Although Belt and Road countries face rising costs because of the green constraints, the green transition also gives rise to new comparative advantages with resource endowments including new energy metals such as lithium, cobalt, nickel, platinum, copper and manganese, wind energy and solar energy, while global green industry chains allow the large labor forces of many Belt and Road countries to participate in global production. Therefore, the green transition can allow many Belt and Road countries’ emerging resources and large labor forces to participate more in global industry chains, and green industries may emerge as the new economic growth drivers.
China proposes that the Belt and Road Initiative should be green. The key to building a green Belt and Road Initiative is to help these countries maximize green benefits and minimize green costs.
China is able to leverage its own advantages to help Belt and Road countries seize opportunities for development related to participation in the green value chain. China could help the countries that are rich in new energy metal resources break the so-called resource curse, for example, through the construction of infrastructures such as roads and ports and the development of midstream and downstream manufacturing industries related to new energy metals. Relying on cost-effective photovoltaic products and globally competitive power equipment, China can achieve mutually beneficial cooperation with Belt and Road countries rich in solar and wind resources by offering investment in and construction of solar and wind power plants, as well as by trade in machinery and components.

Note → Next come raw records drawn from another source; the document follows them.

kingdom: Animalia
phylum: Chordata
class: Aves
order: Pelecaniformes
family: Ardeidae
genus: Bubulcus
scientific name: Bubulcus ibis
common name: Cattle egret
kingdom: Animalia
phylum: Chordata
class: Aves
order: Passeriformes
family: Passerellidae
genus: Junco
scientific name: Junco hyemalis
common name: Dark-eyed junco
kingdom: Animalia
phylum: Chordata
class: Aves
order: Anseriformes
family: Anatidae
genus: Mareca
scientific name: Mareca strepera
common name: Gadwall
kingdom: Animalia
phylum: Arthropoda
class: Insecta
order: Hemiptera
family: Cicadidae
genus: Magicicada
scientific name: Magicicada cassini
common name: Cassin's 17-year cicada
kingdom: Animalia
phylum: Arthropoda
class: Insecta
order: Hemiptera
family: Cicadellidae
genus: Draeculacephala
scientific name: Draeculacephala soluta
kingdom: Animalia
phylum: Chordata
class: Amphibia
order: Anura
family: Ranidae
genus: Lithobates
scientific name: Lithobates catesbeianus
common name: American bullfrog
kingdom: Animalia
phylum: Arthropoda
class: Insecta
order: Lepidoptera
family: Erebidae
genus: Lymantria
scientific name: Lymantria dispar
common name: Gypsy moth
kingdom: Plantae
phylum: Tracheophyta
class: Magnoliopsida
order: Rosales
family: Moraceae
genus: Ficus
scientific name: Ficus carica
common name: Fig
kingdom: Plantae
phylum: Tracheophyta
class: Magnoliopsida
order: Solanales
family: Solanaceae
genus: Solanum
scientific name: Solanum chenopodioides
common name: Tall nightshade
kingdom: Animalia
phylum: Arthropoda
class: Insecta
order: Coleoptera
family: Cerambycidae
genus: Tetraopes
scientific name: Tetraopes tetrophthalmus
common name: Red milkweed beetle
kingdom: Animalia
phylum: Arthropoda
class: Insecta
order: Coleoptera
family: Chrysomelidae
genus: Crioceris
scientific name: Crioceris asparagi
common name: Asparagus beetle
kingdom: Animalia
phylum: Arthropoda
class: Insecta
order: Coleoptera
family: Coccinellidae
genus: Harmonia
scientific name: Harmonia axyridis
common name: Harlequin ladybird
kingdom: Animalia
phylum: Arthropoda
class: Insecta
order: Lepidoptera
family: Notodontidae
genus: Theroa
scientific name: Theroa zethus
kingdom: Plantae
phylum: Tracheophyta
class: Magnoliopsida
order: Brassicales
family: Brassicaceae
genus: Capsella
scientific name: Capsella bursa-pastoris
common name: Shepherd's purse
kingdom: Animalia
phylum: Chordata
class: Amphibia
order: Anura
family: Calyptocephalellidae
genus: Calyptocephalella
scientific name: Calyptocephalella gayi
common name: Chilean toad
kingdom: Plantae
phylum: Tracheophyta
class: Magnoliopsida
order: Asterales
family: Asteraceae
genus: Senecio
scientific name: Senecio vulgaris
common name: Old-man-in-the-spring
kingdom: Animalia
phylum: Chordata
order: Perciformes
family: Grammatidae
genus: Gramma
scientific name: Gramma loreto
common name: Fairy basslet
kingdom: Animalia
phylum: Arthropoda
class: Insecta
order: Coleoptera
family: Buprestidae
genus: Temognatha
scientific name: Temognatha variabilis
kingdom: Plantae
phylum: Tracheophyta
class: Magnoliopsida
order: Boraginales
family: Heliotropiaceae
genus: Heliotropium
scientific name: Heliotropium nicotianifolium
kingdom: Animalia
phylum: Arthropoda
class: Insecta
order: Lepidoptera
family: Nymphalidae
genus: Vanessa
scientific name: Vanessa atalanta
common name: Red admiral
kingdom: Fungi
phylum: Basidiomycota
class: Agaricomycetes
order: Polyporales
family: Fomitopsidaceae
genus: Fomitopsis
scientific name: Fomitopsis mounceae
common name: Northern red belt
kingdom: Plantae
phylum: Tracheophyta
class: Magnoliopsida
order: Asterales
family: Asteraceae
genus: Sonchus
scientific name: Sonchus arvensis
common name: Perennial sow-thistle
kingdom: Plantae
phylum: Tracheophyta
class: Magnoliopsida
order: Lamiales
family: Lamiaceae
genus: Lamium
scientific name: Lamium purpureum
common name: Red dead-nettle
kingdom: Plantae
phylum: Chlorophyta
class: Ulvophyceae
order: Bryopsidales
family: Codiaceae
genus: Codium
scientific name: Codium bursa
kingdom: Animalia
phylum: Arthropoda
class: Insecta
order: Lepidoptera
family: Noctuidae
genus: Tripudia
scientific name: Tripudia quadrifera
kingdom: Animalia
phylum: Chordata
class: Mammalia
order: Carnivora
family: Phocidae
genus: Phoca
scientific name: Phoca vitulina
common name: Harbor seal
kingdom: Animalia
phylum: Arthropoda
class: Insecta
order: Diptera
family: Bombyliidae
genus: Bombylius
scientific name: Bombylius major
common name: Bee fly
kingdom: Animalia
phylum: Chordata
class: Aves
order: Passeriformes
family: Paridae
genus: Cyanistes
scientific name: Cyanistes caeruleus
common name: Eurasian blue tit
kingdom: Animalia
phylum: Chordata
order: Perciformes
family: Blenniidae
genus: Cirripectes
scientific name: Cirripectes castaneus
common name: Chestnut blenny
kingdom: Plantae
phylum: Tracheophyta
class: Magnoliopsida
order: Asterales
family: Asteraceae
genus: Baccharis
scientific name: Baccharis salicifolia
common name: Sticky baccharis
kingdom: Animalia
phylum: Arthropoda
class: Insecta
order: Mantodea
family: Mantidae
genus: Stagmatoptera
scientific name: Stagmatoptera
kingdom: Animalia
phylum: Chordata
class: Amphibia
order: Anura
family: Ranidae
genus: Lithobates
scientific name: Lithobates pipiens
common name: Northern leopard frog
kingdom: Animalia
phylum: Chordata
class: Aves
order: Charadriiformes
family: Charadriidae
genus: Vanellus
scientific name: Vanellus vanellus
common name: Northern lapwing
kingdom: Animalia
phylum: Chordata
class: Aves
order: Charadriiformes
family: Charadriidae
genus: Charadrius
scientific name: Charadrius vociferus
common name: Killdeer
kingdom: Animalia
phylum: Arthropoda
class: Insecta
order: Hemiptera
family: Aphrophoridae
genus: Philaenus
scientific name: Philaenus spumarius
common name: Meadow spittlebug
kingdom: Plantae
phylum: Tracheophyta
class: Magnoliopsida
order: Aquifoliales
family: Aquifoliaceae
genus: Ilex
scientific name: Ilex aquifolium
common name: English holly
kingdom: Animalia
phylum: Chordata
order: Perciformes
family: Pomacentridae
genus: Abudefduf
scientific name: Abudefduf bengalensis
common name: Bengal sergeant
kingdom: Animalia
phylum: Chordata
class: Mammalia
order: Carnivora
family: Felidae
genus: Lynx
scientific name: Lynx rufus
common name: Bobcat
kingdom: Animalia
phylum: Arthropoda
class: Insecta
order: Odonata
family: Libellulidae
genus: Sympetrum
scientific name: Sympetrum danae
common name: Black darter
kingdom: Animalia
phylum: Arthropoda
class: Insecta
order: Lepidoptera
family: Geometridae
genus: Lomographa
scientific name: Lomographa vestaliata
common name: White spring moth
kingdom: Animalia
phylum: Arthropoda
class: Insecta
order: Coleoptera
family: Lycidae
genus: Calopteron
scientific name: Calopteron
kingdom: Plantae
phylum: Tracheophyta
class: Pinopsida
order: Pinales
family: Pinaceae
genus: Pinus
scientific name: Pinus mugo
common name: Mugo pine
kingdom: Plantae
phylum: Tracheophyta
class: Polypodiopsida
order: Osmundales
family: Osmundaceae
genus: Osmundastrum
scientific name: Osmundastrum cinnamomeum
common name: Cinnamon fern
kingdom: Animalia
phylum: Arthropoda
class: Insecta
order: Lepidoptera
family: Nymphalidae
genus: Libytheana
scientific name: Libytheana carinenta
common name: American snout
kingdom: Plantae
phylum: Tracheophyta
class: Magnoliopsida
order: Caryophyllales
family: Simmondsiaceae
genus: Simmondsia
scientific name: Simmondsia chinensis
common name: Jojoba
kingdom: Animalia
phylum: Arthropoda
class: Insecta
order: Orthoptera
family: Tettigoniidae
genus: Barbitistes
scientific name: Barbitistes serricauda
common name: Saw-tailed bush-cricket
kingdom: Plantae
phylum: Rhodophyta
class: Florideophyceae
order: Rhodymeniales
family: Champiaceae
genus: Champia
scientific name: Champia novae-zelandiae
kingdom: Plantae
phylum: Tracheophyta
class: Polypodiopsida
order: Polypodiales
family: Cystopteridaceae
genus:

Environmental costs can be reduced by strengthening environmental assessment, raising emission standards, improving people’s welfare, and enhancing environmental responsibility. China can encourage companies to actively reduce emissions and bear the cost by improving emission standards when implementing overseas projects, in order to minimize the damage to the local environment. In the guidelines for ecological and environmental protection of foreign investment cooperation and construction projects, jointly issued by the Ministry of Ecology and Environment and the Ministry of Commerce in 2022, it is explicitly stated that if the host country does not have relevant ecological and environmental policy standards or has low standard requirements, it is encouraged to adopt international practices or China’s stricter standards to better address the risks and challenges of green development under the Belt and Road Initiative. The government could also strengthen cooperation with Belt and Road countries in green technology, as well as green investment and financing, and reduce the transaction costs of domestic companies going global.
If we consider the principles of cost-benefit equivalence, the benefits of environmental governance in Belt and Road countries have global or regional attributes in terms of climate change, biodiversity conservation and transnational pollution control. Since the environmental benefits are shared globally, the governance costs should not solely be borne by the Belt and Road countries, but should be shared at the global level. For example, from a historical perspective, developed countries have accumulated much greater emissions and environmental damage than developing countries. The ecological conservation efforts of developing countries have a significant impact on global climate and environment. However, developed countries have so far failed to reasonably compensate for the environmental benefits.
Therefore, China could call for global actions for benefit compensation, actively participate in and lead the international environmental protection and sustainable development, and explore the establishment of an international environmental compensation mechanism, in order to strive for legitimate and reasonable development space for Belt and Road countries.